Documentário em disputa no Festival do Rio tem como tema um evento apelidado de “Woodstock paulistano”: a gincana teatral promovida pelo grupo Os Satyros
RIO – Em seu quinto dia de competição, quando nenhum resultado ou certeza se fazem visíveis no ar, a Première Brasil foi ao teatro, de mãozinha dada, numa ciranda dionisíaca, com “Satyrianas, 78 horas e 78 minutos”. Atração da seara de documentários na luta pelo troféu Redentor, a produção, de CEP paulistano, é assinada a três cabeças por Daniel Gaggini, Fausto Noro e Otávio Pacheco, tendo como alvo um evento apelidado de “Woodstock paulistano”: a gincana teatral Satyrianas, promovida pelo grupo Os Satyros.
Mais do que festival de linguagens de encenação, o folguedo cênico funciona como um manifesto de ocupação cultural da recém-reinaugurada Praça Roosevelt, a fim de tornar o local uma referência de agitação artística na maior metrópole do país. Mas há pouco espaço para a informação no arranjo narrativo de filme centauro – metade doc, metade ficção – proposto por seus realizadores com um uma fome de invenção tão grande que deixa a incongruência lambuzar os beiços.

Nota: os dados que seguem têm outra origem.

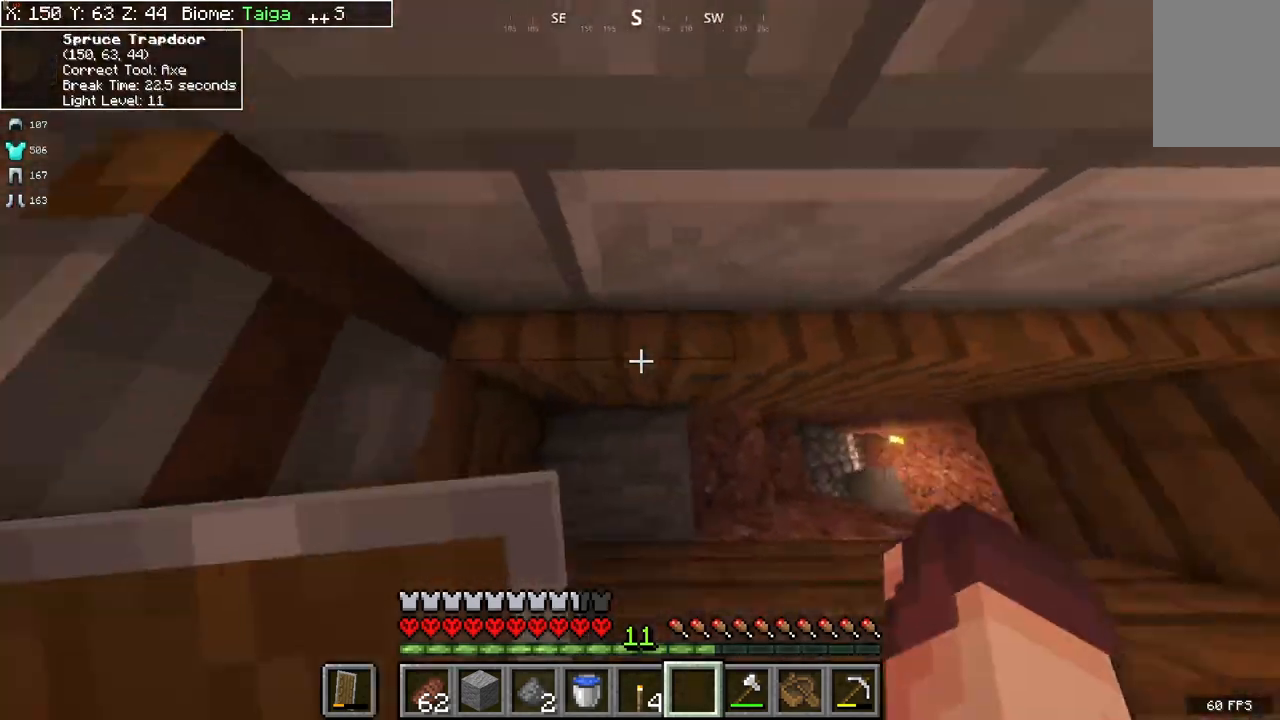
{"keys": ["d", "s", "space"], "mouse": [], "events": [[67, "s", "down"], [133, "a", "up"], [200, "mouse_right", "down"], [233, "d", "down"], [367, "mouse_right", "up"]]}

A fim de traduzir a estranheza que um evento realizado ao longo de três dias e seis horas ininterruptos causa, “Satyrianas, 78 horas e 78 minutos” adota uma proposta irreal que logo de cara se revela cascata. Na “trama”, um cineasta italiano de carreira nos EUA, falante de um inglês macarrônico, é convidado para se instalar em São Paulo e registrar uma edição das Satyrianas do começo ao fim. Percebe-se, de cara, pelo procedimento adotado pelo produtor contratante que o tal “filme de encomenda” é um recuso ficcional dentro do filme real de Gaggini, Noro e Pacheco.
Este, a valer, alterna a brincadeira de mockumentário com uma série de depoimentos de intelectuais acerca da relevância do teatro para a oxigenação da cultura brasileira. Opta-se por manter no anonimato a identidade desses entrevistados, como se fossem “personagens” e não depoentes reais, o que faz a produção vibrar ainda mais para além da muro do documentário. Abrem o verbo dramaturgos, diretores, atores e críticos como Rubens Ewald Filho, Mario Bortolotto, Gero Camillo, Hugo Possolo, Aimar Labaki, Roberto Alvim, Ivam Cabral, Raul Barreto e outros.

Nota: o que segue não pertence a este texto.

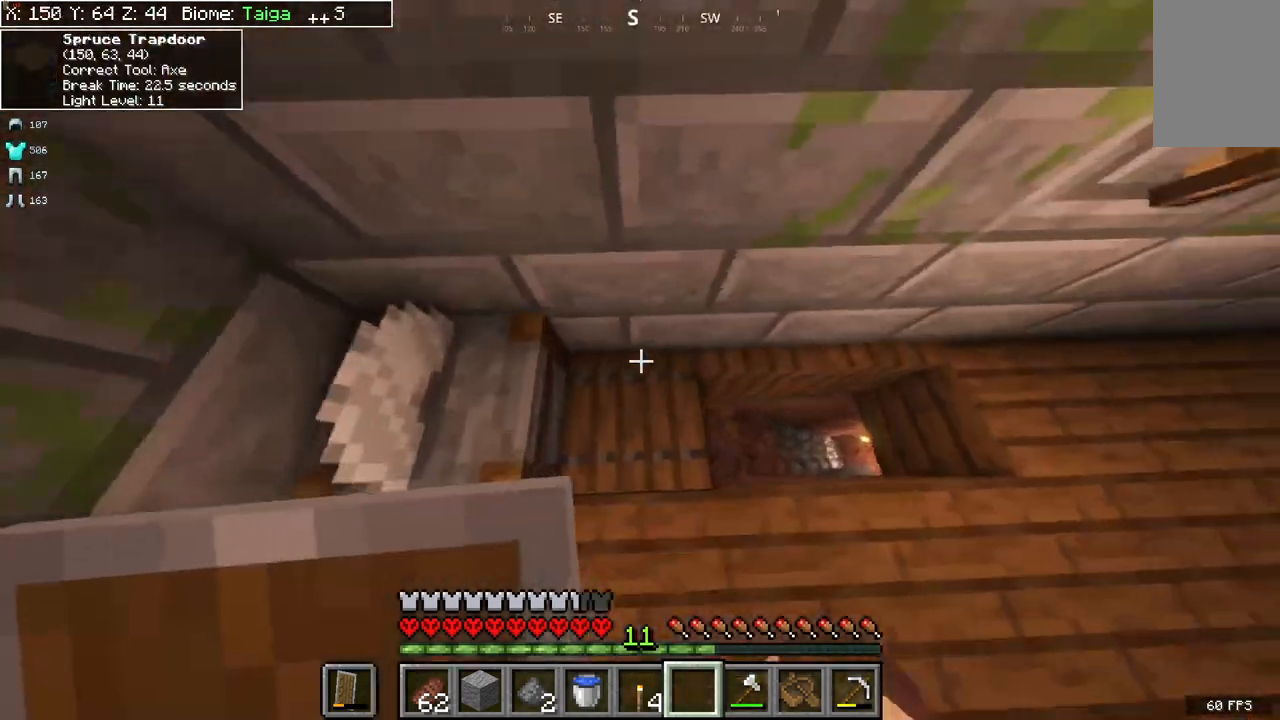
{"keys": ["d", "space"], "mouse": [], "events": [[100, "s", "up"], [200, "mouse_right", "down"], [300, "mouse_right", "up"]]}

Cada fala ilustra um pouco do papel das Satyrianas para a evolução criativa das artes em São Paulo, ajudando o longa a traçar a cartografia crítica de uma cidade de valores em mutação. Cada fala maqueia informações com instrumentos brincantes de jogos dramáticos. As falas de Ivam Cabral, sobre uma agenda de telefones com o número do Silvio Santos, rende o momento de maior diversão do longa, que tem uma edição ritmada, capaz de entreter e provocar reflexão.
A escorregadela maior se dá no bloco dedicado ao Teatro Oficina de Zé Celso Martinez Corrêa, espichado (e confuso) demais dentro de um arranjo coeso e azeitado pelo riso. Mesmo imperfeito em sua opção por unir extremos e forçar dialéticas, o filme funciona como um registro vivo (e vívido) de uma tentativa de revolução na epiderme de uma arte ancestral.